Here we count how many tweets fall into each sentiment category based on the original labels.

In [None]:
# Count the number of tweets in each sentiment category (original labels)
sentiment_counts = df["Sentiment"].value_counts()
sentiment_counts

In [None]:
# Visualize the sentiment distribution using a bar chart
plt.figure()
sentiment_counts.plot(kind="bar")
plt.title("Distribution of Twitter Sentiments (Original Labels)")
plt.xlabel("Sentiment")
plt.ylabel("Number of Tweets")
plt.show()

## Tweet Length Analysis

We calculate the number of characters in each tweet to compare how tweet length varies across sentiment categories.

In [None]:
# Create a new column for tweet length (number of characters)
df["tweet_length"] = df["clean_text"].astype(str).apply(len)

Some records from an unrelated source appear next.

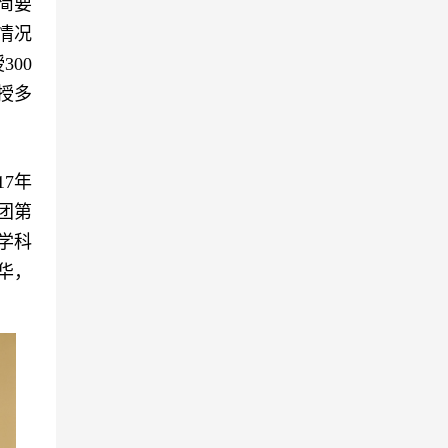
简要
情况
00
授多
7年
团第
学科
华，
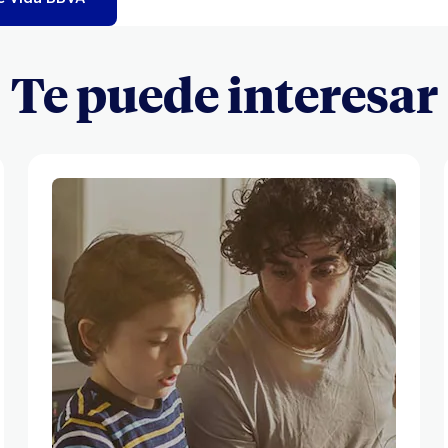
Te puede interesar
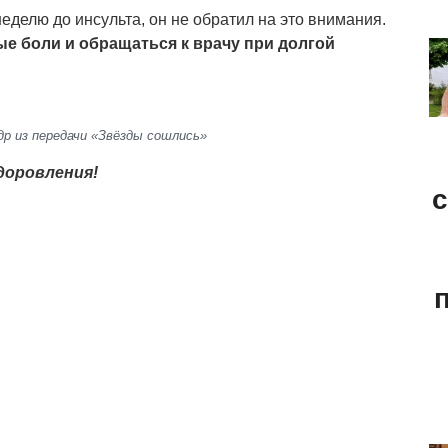
 неделю до инсульта, он не обратил на это внимания.
е боли и обращаться к врачу при долгой
др из передачи «Звёзды сошлись»
доровления!
с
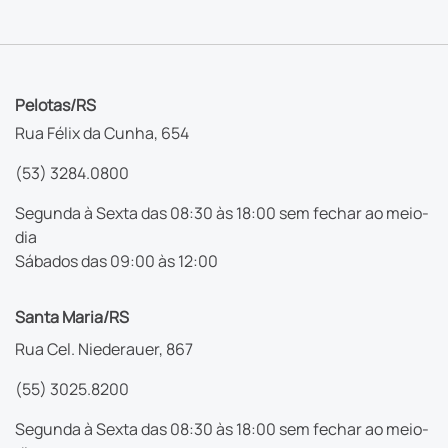
Pelotas/RS
Rua Félix da Cunha, 654
(53) 3284.0800
Segunda à Sexta das 08:30 às 18:00 sem fechar ao meio-
dia
Sábados das 09:00 às 12:00
Santa Maria/RS
Rua Cel. Niederauer, 867
(55) 3025.8200
Segunda à Sexta das 08:30 às 18:00 sem fechar ao meio-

# Show a preview of sentiment and tweet length
df[["Sentiment", "tweet_length"]].head()

## Average Tweet Length by Sentiment

We compute the average tweet length for each sentiment category to see if there are noticeable differences.

In [None]:
# Calculate average tweet length per sentiment
avg_length = df.groupby("Sentiment")["tweet_length"].mean()
avg_length

In [None]:
# Visualize the average tweet length per sentiment
avg_length.plot(kind="bar")
plt.title("Average Tweet Length by Sentiment")
plt.xlabel("Sentiment")
plt.ylabel("Average Characters per Tweet")
plt.show()

## Distribution of Custom Sentiment Scores

We now visualize the distribution of our custom sentiment scores across all tweets.

In [None]:
plt.figure()
df["score_custom"].hist(bins=21)
plt.title("Distribution of Custom Sentiment Scores")
plt.xlabel("Custom Sentiment Score")
plt.ylabel("Number of Tweets")
plt.show()

## Conclusion

The analysis shows how sentiment is distributed in the Twitter dataset and how tweet length varies across sentiment categories. In addition, a custom lexicon-based sentiment score was implemented to approximate sentiment without using external libraries.

Key observations:
- The original labels reveal the overall balance of positive, neutral, and negative tweets.
- Average tweet length can differ across sentiment categories.
- The simple custom sentiment score can roughly separate positive and negative tweets, although it is not perfect. This demonstrates how basic NLP techniques can be used to engineer features for sentiment analysis in a fully self-contained way.

This project demonstrates how to work with real-world text data, clean it, engineer additional features, and generate visual insights using Python in a Jupyter notebook.